Statistics of samples reported in our intelligence platforms
The objective of this analysis is to understand the parameters applied by different actors to build the malware as configured in samples detected in the wild.
During our research, 396 distinct samples were analyzed. According to the timestamps, mostly samples created by the leaked builders were detected, but other unknown builders dated June and July 2022 were also identified.
General statistics of the embedded configuration:
- Many of the detected parameters correspond to the default configuration of the builder, only some contain minor changes. This indicates the samples were likely developed for urgent needs or possibly by lazy actors.
- The most recurrent encryption targets are local disks and network shares, avoiding hidden folders.
- The samples generally run a single instance and enable the following parameters:
- kill service
- kill process
- kill defender
- delete logs
- Most of the samples identified do not enable the system shutdown option.
- Network deployment by PSEXEC is configured in 90% of the samples, while deployment by GPO is configured in 72%.
- Very few samples enable communication to C2.
The C2 communication configuration showed it was rarely used and included three test domains. No suspicious or malicious domains were identified in the analyzed samples, showing there’s no interest for establishing C2 communications using the leaked payloads.
Moreover, inside the configuration, the impersonation data list (credentials registered within the payload configuration) records general data with a default brute-force list. But it was possible to detect other binaries with specific data that allow identifying the organizations or individuals attacked.
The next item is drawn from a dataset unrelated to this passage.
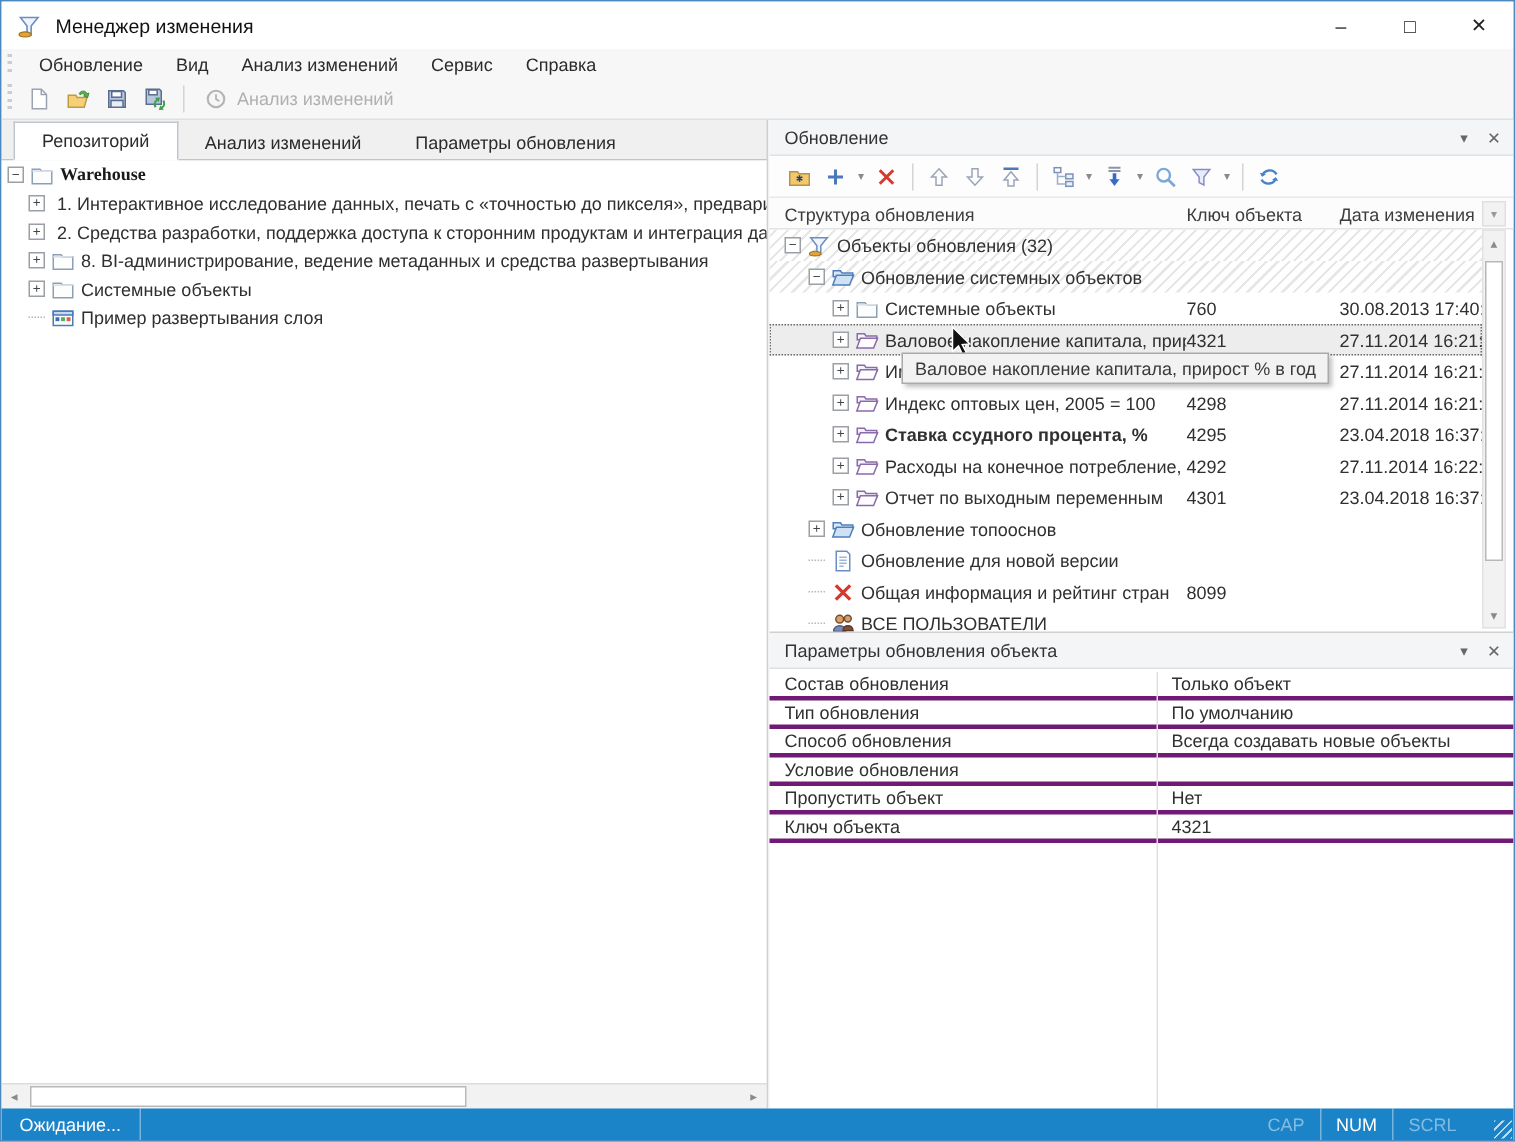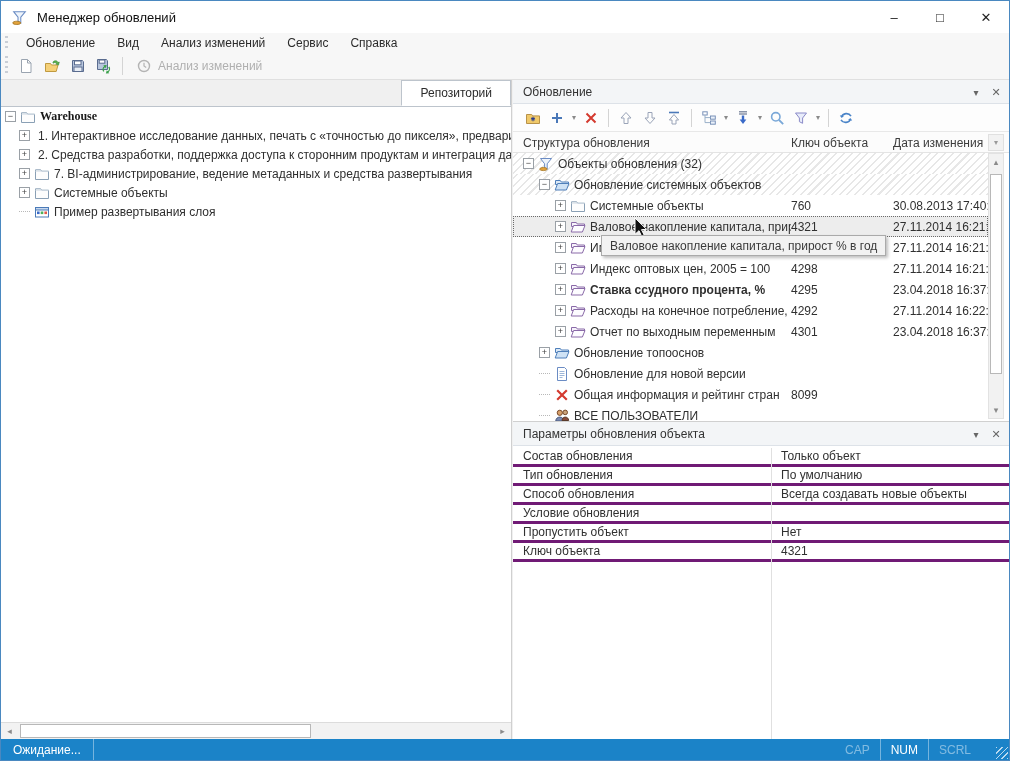"Менеджер обновлений" span.title-text { text: обновлений -> изменения }
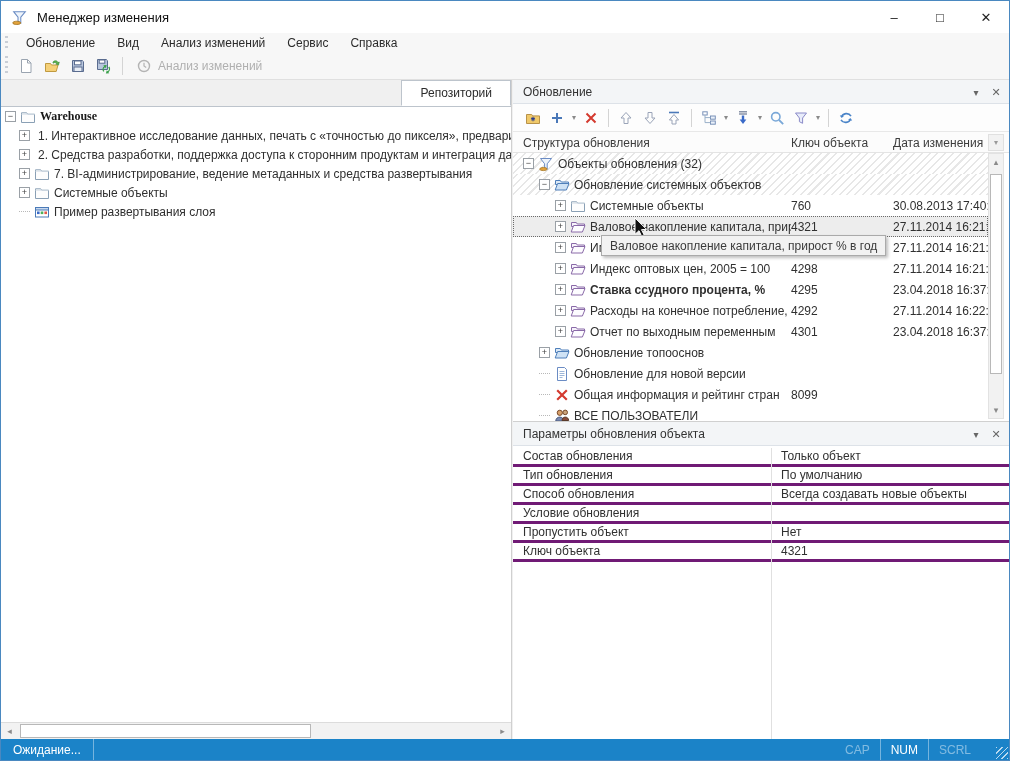"Репозиторий" .tabstrip { flex-direction: column -> none }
It is important to keep in mind that Lockbit payloads and other ransomware actors integrate this type of information inside samples, and the handling of such samples must be done properly to avoid information leaks.
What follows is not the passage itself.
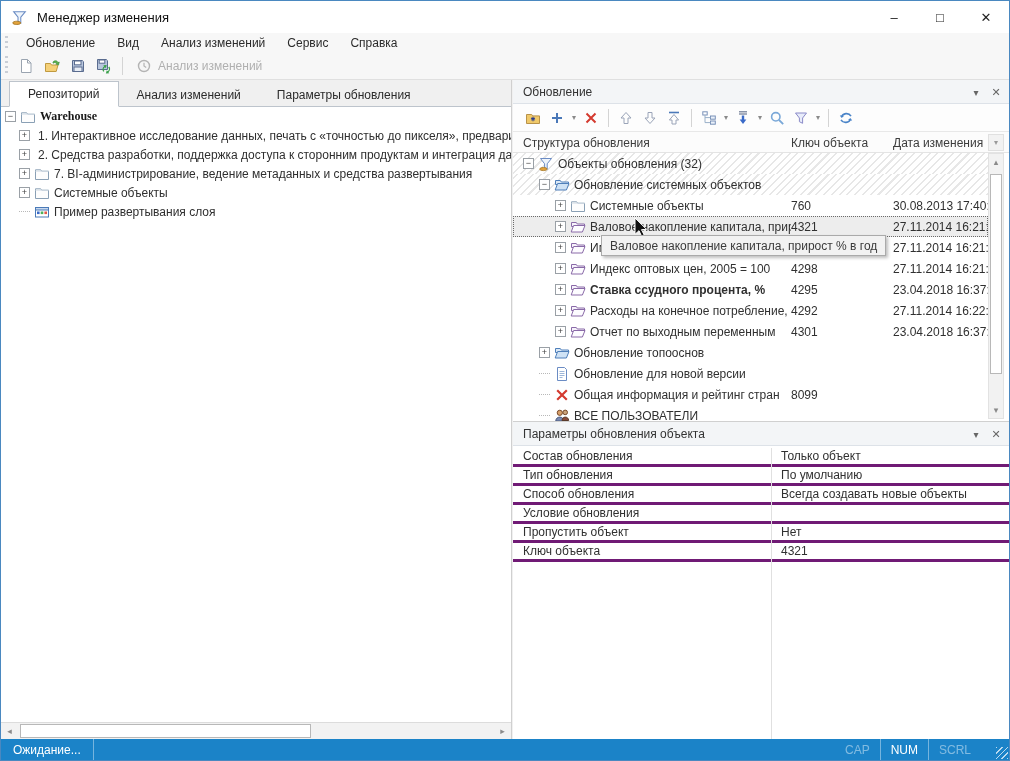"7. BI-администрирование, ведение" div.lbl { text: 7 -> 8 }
Finally, some statistics relate to the usage of leaked builders by actors other than the “original” Lockbit. We found that 77 samples make no reference to a “Lockbit” string (case-insensitive) in the ransom note, which is quite unexpected according to LB TTP.
The modified ransom note without reference to Lockbit or with a different contact address (mail/URL) reveals probable misuse of the builder by actors other than the “original” Lockbit.